Question

find the amplitude, period, horizontal shift and vertical shift for the following equation. y = 3 cos(x + 3) − 2 amplitude = ? period = π horz. shift = vert. shift =

Explanation:

Step1: Recall the general form of a cosine function

The general form of a cosine function is \( y = A\cos(B(x - C)) + D \), where:

• \( |A| \) is the amplitude,
• The period is \( \frac{2\pi}{|B|} \),
• \( C \) is the horizontal shift (positive to the right, negative to the left),
• \( D \) is the vertical shift (positive up, negative down).

Step2: Identify the values of A, B, C, D in the given equation

The given equation is \( y = 3\cos(x + 3) - 2 \). We can rewrite it as \( y = 3\cos(1 \cdot (x - (-3))) + (-2) \).

• Comparing with the general form, we have \( A = 3 \), \( B = 1 \), \( C = -3 \), \( D = -2 \).

Step3: Calculate the amplitude

The amplitude is \( |A| \). Since \( A = 3 \), the amplitude is \( |3| = 3 \).

Step4: Calculate the period

The period is \( \frac{2\pi}{|B|} \). Since \( B = 1 \), the period is \( \frac{2\pi}{|1|} = 2\pi \). In the form where the period is expressed as \( [\ ]\pi \), we have \( \frac{2\pi}{\pi} = 2 \), so the period is \( 2\pi \) (or in the box, it's 2).

Step5: Determine the horizontal shift

The horizontal shift is \( C \). Here, \( C = -3 \), which means the graph is shifted 3 units to the left.

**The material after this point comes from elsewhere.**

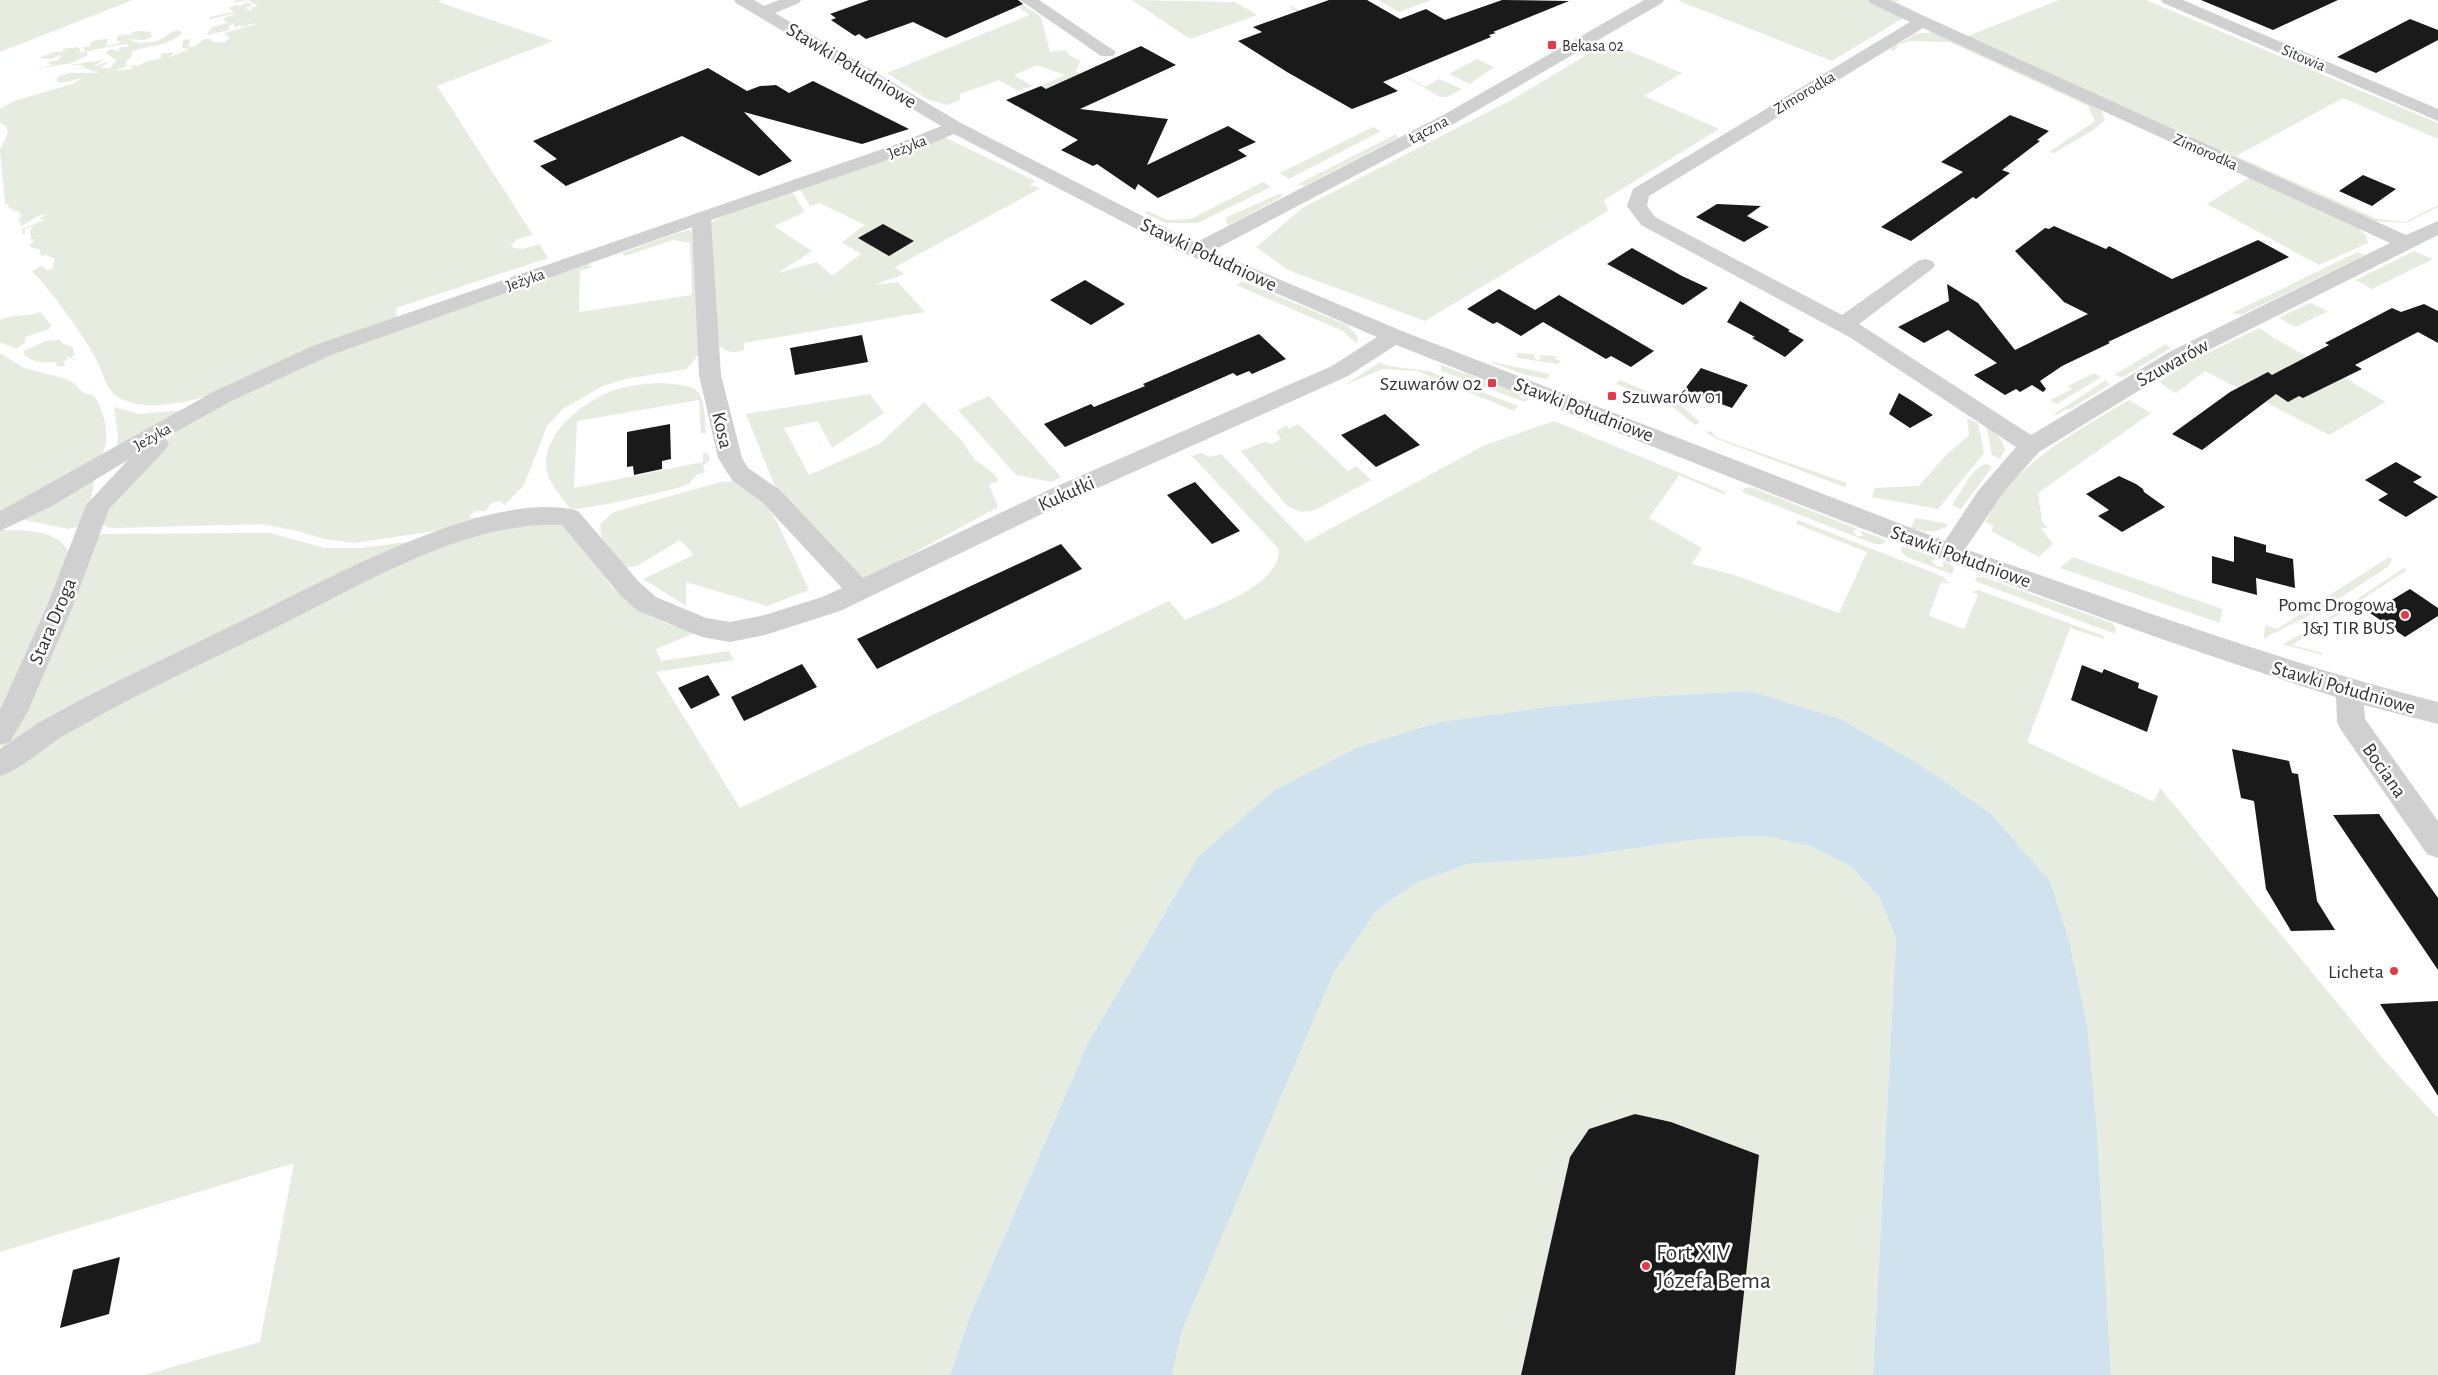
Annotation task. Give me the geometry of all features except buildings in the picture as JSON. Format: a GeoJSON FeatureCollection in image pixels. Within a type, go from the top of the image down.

Step6: Determine the vertical shift

The vertical shift is \( D \). Here, \( D = -2 \), which means the graph is shifted 2 units down.

Answer:

Amplitude = \( 3 \)
Period = \( 2 \pi \) (so the box for period is \( 2 \))
Horz. Shift = \( -3 \) (or 3 units left)
Vert. Shift = \( -2 \) (or 2 units down)

For the amplitude box specifically, the answer is \( \boldsymbol{3} \).